Family medicine departments received just above 0.2% of the National Institutes of Health research funding. While there are other primary care specialties, family medicine was chosen as the measurement because it has the most US health care encounters, the authors noted. 

During the panel discussion, Yalda Jabbarpour, MD, lead author of the scorecard and director of the Robert Graham Center, also highlighted a lack of uniform data available for research purposes.

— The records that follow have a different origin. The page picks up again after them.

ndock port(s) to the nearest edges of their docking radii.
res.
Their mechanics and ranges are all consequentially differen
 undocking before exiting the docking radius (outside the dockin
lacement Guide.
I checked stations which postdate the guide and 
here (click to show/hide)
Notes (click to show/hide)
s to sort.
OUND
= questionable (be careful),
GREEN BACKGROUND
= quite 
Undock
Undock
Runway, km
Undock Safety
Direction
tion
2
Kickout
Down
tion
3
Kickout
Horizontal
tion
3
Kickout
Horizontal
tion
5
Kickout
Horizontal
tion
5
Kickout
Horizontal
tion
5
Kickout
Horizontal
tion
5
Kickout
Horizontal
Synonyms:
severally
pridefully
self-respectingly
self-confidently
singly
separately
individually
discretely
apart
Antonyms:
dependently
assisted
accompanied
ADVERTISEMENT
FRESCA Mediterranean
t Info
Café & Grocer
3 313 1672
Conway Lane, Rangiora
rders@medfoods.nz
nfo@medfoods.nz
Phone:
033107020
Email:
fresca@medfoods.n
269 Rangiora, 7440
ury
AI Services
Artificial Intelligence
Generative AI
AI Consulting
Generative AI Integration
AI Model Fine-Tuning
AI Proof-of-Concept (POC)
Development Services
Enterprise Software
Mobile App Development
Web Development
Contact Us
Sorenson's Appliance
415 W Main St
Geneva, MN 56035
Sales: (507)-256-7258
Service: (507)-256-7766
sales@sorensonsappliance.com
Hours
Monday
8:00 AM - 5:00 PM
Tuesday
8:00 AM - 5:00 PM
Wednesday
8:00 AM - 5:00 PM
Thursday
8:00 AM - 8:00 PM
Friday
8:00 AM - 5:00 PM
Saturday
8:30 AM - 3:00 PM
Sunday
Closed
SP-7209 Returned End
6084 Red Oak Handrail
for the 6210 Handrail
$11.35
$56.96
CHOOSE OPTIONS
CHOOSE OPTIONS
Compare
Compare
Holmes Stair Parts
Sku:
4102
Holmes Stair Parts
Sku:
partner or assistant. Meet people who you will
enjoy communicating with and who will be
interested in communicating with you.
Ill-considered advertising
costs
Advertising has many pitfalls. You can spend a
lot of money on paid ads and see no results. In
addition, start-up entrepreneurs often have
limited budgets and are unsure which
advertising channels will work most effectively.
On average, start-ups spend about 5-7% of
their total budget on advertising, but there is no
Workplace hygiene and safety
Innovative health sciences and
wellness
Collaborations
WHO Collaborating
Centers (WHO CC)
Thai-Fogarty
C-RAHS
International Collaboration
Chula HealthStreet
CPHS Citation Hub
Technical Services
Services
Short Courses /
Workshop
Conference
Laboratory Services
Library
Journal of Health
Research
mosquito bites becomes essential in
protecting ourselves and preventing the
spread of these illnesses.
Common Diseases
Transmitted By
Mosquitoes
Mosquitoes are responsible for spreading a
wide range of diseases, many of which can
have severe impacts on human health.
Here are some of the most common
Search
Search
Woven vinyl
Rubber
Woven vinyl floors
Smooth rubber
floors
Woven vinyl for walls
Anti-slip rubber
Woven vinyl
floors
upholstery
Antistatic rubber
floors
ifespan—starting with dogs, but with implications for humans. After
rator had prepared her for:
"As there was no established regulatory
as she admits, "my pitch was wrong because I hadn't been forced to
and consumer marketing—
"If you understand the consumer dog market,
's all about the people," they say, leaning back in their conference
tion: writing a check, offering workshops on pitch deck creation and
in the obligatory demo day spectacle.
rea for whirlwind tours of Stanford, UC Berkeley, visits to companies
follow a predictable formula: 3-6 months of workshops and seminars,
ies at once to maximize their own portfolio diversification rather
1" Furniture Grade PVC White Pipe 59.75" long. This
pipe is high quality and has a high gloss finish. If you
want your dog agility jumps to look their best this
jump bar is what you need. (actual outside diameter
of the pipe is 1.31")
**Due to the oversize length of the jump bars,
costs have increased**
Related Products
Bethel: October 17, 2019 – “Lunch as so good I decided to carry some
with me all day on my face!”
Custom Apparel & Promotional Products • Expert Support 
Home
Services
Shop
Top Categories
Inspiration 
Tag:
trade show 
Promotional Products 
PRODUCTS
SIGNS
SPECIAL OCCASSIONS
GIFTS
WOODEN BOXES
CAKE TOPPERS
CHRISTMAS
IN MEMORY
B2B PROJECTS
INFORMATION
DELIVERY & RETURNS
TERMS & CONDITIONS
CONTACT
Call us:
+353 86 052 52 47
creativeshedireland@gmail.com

“If we don't have uniform data that's easily accessible to all stakeholders who want to research this either on the state or health system or national level, it's going to be hard to keep the nation accountable to moving towards implementing high-quality primary care,” Jabbarpour said. “As a research team, that was what we noticed right away…and we looked at these data in so many different ways, using so many different data sources. Maybe we didn't get to perfection, but we got to good enough—but it would be nice to not have to spend all those resources to do that.”

Overall, the baseline scorecard emphasizes a need for research and investment into primary care, as well as consistent reporting to improve care access, workforce development, and the PCP pipeline in the United States going forward.

“Our health care system is wildly out of balance and in critical need of reform,” Christopher Koller, president of the Milbank Memorial Fund, said in a statement. “We can do better, and this scorecard can serve as an essential tool for policymakers and other stakeholders to pursue policies that will increase investments in high-quality primary care in every community.”


1. Jabbarpour Y, Petterson S, Jetty A, Byun H. The health of US primary care: a baseline scorecard tracking support for high-quality primary care. February 22, 2023. Accessed February 23, 2023.

2. Underinvestment, workforce shortages, and lack of research funding threaten the future of America’s primary care. News release. Milbank Memorial Fund. February 22, 2022. Accessed February 23, 2023.